Give all of the records again precisely, excluding whatever pictures they contain.

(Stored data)
+---+

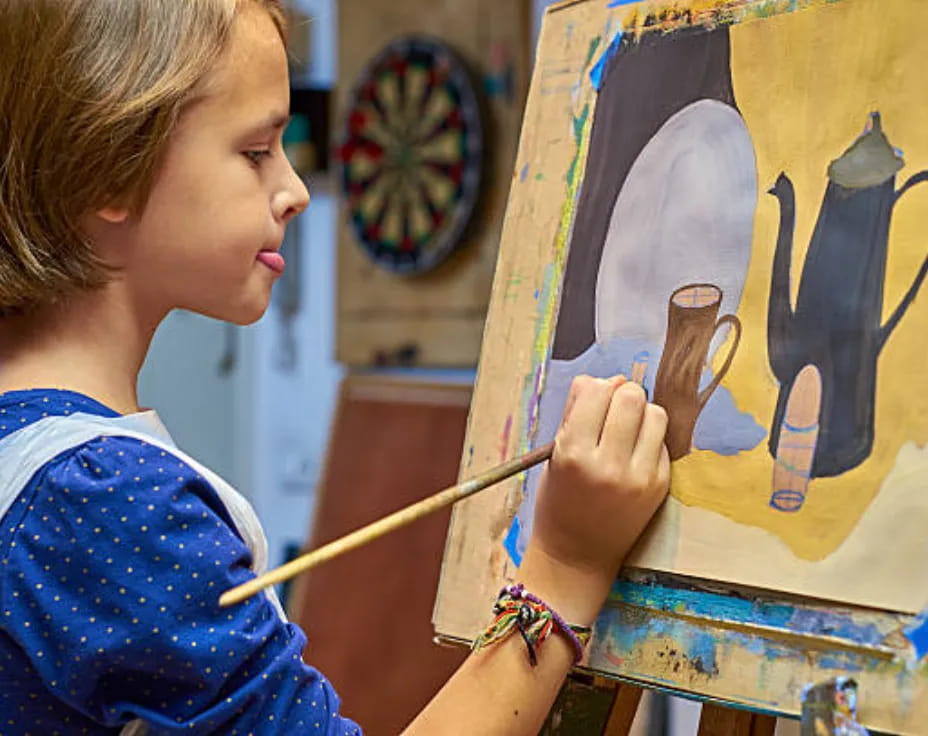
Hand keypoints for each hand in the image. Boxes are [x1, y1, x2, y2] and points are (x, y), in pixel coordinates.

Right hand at [521, 376, 669, 623]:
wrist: (577, 555)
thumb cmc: (559, 502)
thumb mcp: (554, 455)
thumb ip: (576, 412)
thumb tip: (608, 379)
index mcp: (573, 453)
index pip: (596, 391)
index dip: (596, 388)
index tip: (594, 399)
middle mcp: (608, 464)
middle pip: (631, 397)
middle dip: (622, 395)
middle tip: (614, 410)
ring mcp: (638, 477)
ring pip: (655, 414)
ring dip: (641, 414)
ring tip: (627, 430)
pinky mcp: (658, 487)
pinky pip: (662, 443)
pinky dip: (649, 440)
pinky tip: (633, 454)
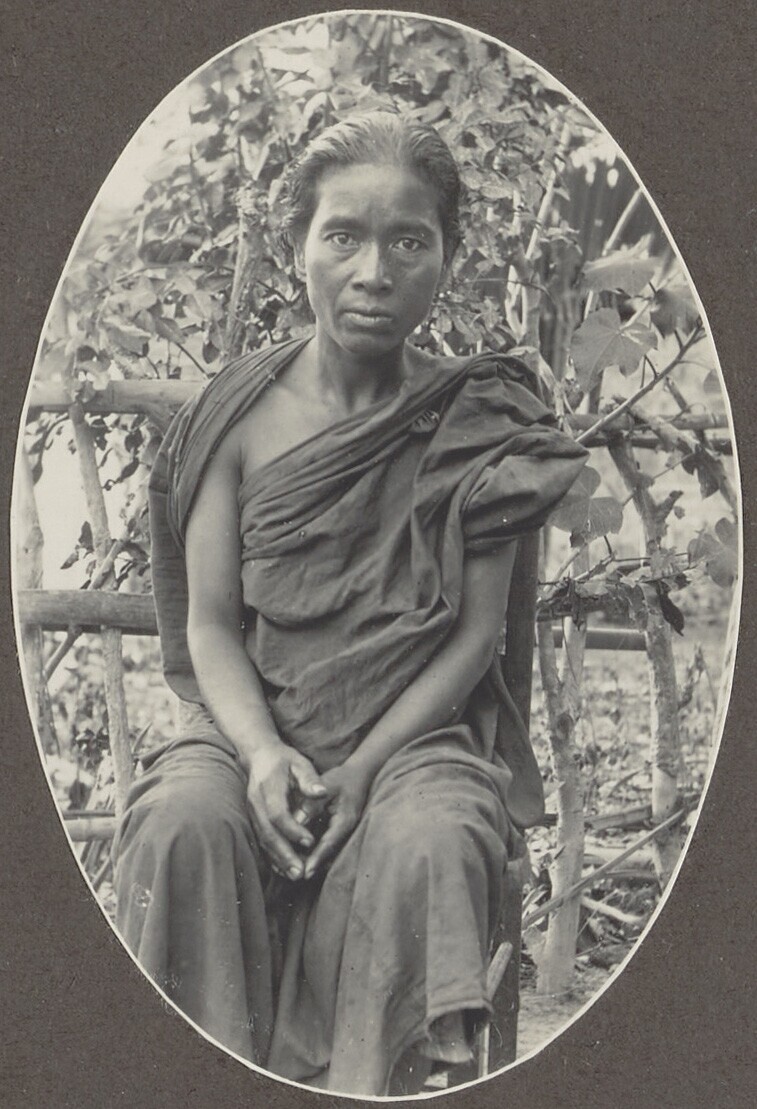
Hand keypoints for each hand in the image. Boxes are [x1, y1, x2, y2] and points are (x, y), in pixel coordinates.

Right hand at [246, 741, 326, 879]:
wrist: (258, 756)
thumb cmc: (283, 759)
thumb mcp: (299, 763)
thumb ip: (310, 778)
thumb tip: (322, 792)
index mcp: (268, 788)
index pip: (278, 814)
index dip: (293, 830)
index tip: (311, 842)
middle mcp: (256, 803)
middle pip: (268, 833)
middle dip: (284, 854)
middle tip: (301, 871)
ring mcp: (252, 812)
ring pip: (263, 840)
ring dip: (278, 859)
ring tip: (295, 876)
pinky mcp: (253, 819)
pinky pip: (261, 840)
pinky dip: (272, 856)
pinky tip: (284, 869)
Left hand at [299, 763, 371, 879]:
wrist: (361, 773)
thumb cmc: (343, 778)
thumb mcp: (326, 785)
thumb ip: (311, 803)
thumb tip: (296, 823)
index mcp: (345, 820)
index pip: (330, 843)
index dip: (317, 858)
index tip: (306, 872)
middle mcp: (347, 829)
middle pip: (329, 854)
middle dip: (313, 865)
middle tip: (294, 875)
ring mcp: (345, 832)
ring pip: (329, 852)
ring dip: (314, 860)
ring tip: (294, 870)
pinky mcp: (340, 831)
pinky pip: (328, 846)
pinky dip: (316, 852)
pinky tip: (301, 856)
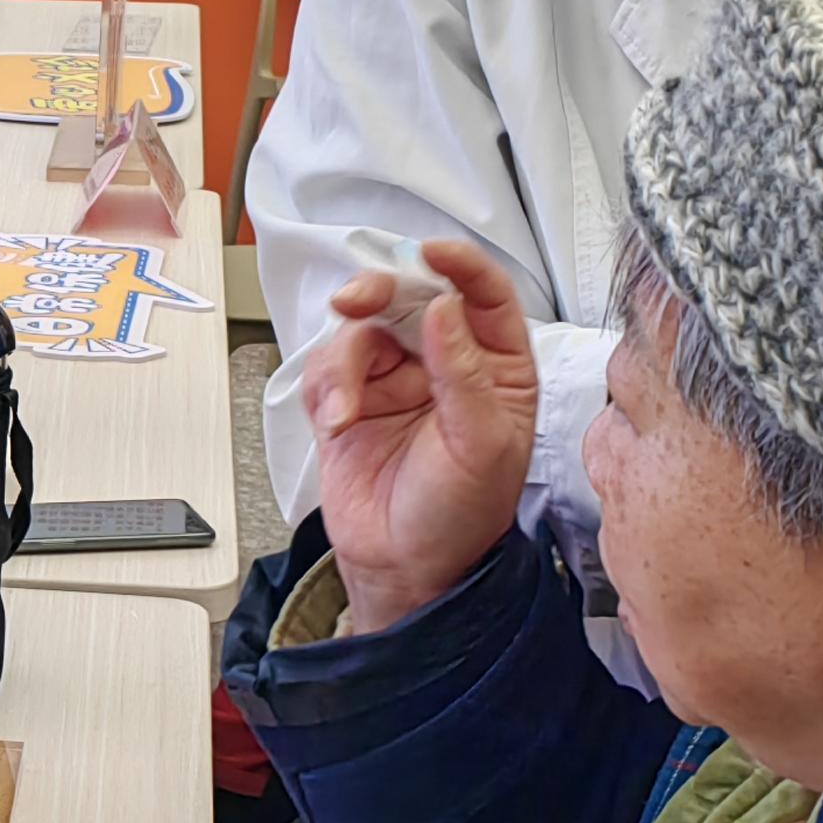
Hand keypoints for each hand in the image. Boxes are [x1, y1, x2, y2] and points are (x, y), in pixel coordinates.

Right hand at [298, 241, 542, 633]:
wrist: (405, 569)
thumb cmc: (460, 516)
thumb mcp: (482, 445)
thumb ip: (464, 373)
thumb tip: (442, 307)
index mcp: (496, 369)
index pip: (484, 297)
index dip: (460, 266)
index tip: (433, 253)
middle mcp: (445, 365)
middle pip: (412, 297)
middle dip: (382, 293)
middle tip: (359, 301)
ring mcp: (395, 381)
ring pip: (362, 329)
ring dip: (346, 359)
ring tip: (346, 405)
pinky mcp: (350, 401)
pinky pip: (328, 367)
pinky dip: (326, 387)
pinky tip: (338, 420)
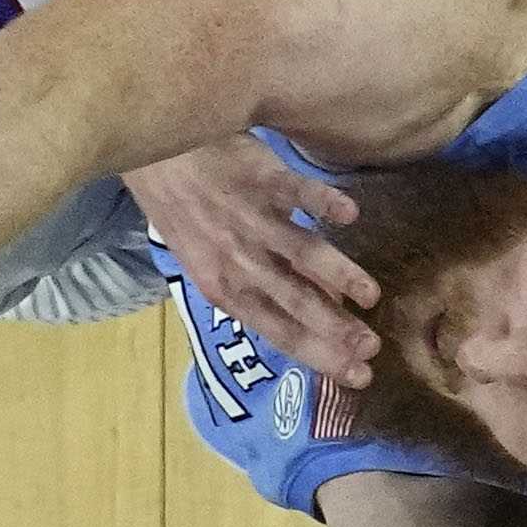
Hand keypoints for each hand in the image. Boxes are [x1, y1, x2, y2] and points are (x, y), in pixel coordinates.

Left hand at [122, 136, 378, 384]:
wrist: (154, 151)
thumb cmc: (184, 210)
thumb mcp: (208, 260)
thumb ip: (259, 285)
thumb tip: (318, 307)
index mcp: (224, 287)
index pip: (279, 330)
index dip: (319, 354)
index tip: (357, 374)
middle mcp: (238, 260)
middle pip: (294, 300)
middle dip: (335, 329)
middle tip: (372, 349)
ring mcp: (250, 219)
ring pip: (299, 252)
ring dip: (337, 275)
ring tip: (371, 295)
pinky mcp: (259, 177)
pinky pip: (294, 191)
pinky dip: (322, 203)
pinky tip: (350, 215)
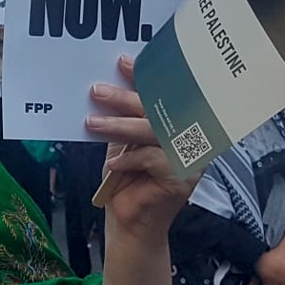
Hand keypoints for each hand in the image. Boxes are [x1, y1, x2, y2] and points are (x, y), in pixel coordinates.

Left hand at [85, 56, 202, 246]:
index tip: (123, 63)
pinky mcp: (183, 179)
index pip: (167, 95)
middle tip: (98, 91)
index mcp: (180, 125)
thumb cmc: (127, 179)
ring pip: (155, 132)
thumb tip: (108, 86)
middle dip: (126, 98)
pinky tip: (113, 164)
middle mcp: (191, 140)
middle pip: (161, 110)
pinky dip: (130, 158)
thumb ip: (126, 117)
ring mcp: (191, 160)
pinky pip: (154, 158)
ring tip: (93, 123)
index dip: (146, 78)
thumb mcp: (124, 140)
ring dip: (120, 126)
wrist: (129, 221)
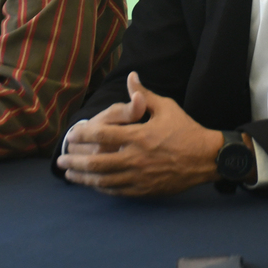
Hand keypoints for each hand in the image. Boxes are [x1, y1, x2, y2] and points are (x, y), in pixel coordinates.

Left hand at [57, 72, 223, 195]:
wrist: (206, 158)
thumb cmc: (185, 130)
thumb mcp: (166, 107)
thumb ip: (144, 95)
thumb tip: (131, 76)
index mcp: (139, 136)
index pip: (102, 134)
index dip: (83, 134)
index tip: (73, 134)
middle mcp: (136, 158)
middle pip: (97, 162)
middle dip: (75, 160)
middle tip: (61, 159)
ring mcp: (139, 176)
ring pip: (104, 180)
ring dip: (83, 177)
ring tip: (70, 174)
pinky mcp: (144, 190)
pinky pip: (117, 190)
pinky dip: (101, 187)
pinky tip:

+---+

• Response area
Hand keypoints for each hand in the image. Boxes are [x1, y1, x2, y2] and points are (x, y), in pixel coordinates.

Right hand at [521, 376, 669, 623]:
wrist: (577, 555)
thumb cmc: (559, 502)
thumb mcp: (554, 455)
thumb ip: (576, 412)
thumb tip: (608, 379)
index mcp: (573, 453)
index pip: (596, 391)
index dip: (596, 388)
index tip: (594, 399)
middle mcp: (608, 464)
middle pip: (631, 397)
middle dip: (622, 395)
middle tip: (614, 410)
ring mcp: (638, 477)
ring pip: (655, 414)
ring dip: (641, 414)
ring tip: (627, 430)
pinky mcp: (658, 487)
pinky pip: (662, 443)
pinky dip: (649, 440)
pinky tip: (633, 454)
Hand keypoints for each hand in the image. Boxes are [x1, y1, x2, y2] and points are (x, y), in pixel coordinates.

Right hand at [246, 741, 326, 879]:
wrist: (258, 756)
thumb cmc: (283, 759)
thumb mcp: (299, 763)
thumb ip: (310, 778)
thumb tip: (322, 792)
index mcp: (268, 788)
index pip: (278, 814)
index dip: (293, 830)
index tip: (311, 842)
middle mcp: (256, 803)
middle pip: (268, 833)
middle dip: (284, 854)
middle tip: (301, 871)
ring mcp: (252, 812)
ring pip: (263, 840)
ring dip: (278, 859)
ring tip: (295, 876)
pinky mcp: (253, 819)
pinky pip: (261, 840)
pinky dip: (272, 856)
pinky tip: (284, 869)
Left hand at [299, 763, 371, 879]:
wrist: (361, 773)
thumb cmc: (343, 778)
thumb mcp: (326, 785)
thumb ip: (311, 803)
thumb tip: (296, 823)
index mcp: (345, 820)
index pip: (330, 843)
index dip: (317, 858)
index tip: (306, 872)
middle mcp: (347, 829)
middle pip: (329, 854)
middle dip: (313, 865)
middle tip: (294, 875)
ring mcp: (345, 832)
ring pip: (329, 852)
ring dip: (314, 860)
ring tip: (294, 870)
pinky mcp: (340, 831)
pinky pip: (328, 846)
pinky dip: (316, 852)
pinky tip: (301, 856)
Hand keypoints for each hand in the image. Boxes are [x1, y1, x2, y2] and points are (x, y), in pixel coordinates.

Right hand at [298, 241, 542, 633]:
wrist: (405, 569)
thumb cmc: (460, 516)
thumb mcp: (482, 445)
thumb ip: (464, 373)
thumb tip: (442, 307)
index mcp: (496, 369)
index pip: (484, 297)
index dip: (460, 266)
index tip: (433, 253)
middle mcp: (445, 365)
middle pip: (412, 297)
middle dip: (382, 293)
middle tip: (359, 301)
ring mcp: (395, 381)
ring pip: (362, 329)
ring dip: (346, 359)
ring tip: (346, 405)
pinky mcp: (350, 401)
pinky pip: (328, 367)
pinky dip: (326, 387)
pinky tip: (338, 420)
Hand keypoints for each hand in the image. Boxes are [x1, y1, x2, y2] and points are (x, y), in pixel coordinates.

Left hand at [122, 136, 378, 384]:
wrist: (154, 151)
thumb cmc: (184, 210)
thumb mcp: (208, 260)
thumb ip: (259, 285)
thumb tip: (318, 307)
index mcp: (224, 287)
index pip: (279, 330)
index dip: (319, 354)
index tip: (357, 374)
middle mcp: (238, 260)
middle pip: (294, 300)
middle dip: (335, 329)
middle tip: (372, 349)
ring mcp: (250, 219)
ring pip: (299, 252)
ring dip: (337, 275)
ring tip: (371, 295)
pinky mcp: (259, 177)
pinky pip: (294, 191)
pinky dip: (322, 203)
pinky tip: (350, 215)
Hand keypoints for each hand in the image. Boxes are [x1, y1, x2, y2] and points are (x, y), in pixel coordinates.

Left hand at [85, 56, 202, 246]:
index tip: (123, 63)
pinky mcp: (183, 179)
index pip: (167, 95)
middle tip: (98, 91)
index mcp: (180, 125)
thumb cmc: (127, 179)
ring pip: (155, 132)
thumb tip: (108, 86)
middle dip: (126, 98)
pinky tip: (113, 164)
middle mcp: (191, 140)
middle pip: (161, 110)
pinky dip: (130, 158)
thumb ip: (126, 117)
ring mcp: (191, 160)
pinky pip: (154, 158)
ring tip: (93, 123)
index dip: (146, 78)
thumb mcp: (124, 140)
ring dip: (120, 126)
wrist: (129, 221)
Hand keypoints for each hand in the image. Boxes are [x1, y1, x2, y2] and points are (x, y), in pixel coordinates.

Left hand at [57, 72, 223, 195]:
wrist: (206, 158)
thumb cmc: (185, 130)
thumb mcp: (166, 107)
thumb ip: (144, 95)
thumb tip: (131, 76)
index mcp: (139, 136)
index pip: (102, 134)
index dip: (83, 134)
index tip: (73, 134)
middle mcp: (136, 158)
middle pip: (97, 162)
middle dip: (75, 160)
middle tip: (61, 159)
ring mcp: (139, 176)
ring pip: (104, 180)
ring dip: (83, 177)
ring tip: (70, 174)
pinky mcp: (144, 190)
pinky pip: (117, 190)
pinky dip: (101, 187)
pinky tip:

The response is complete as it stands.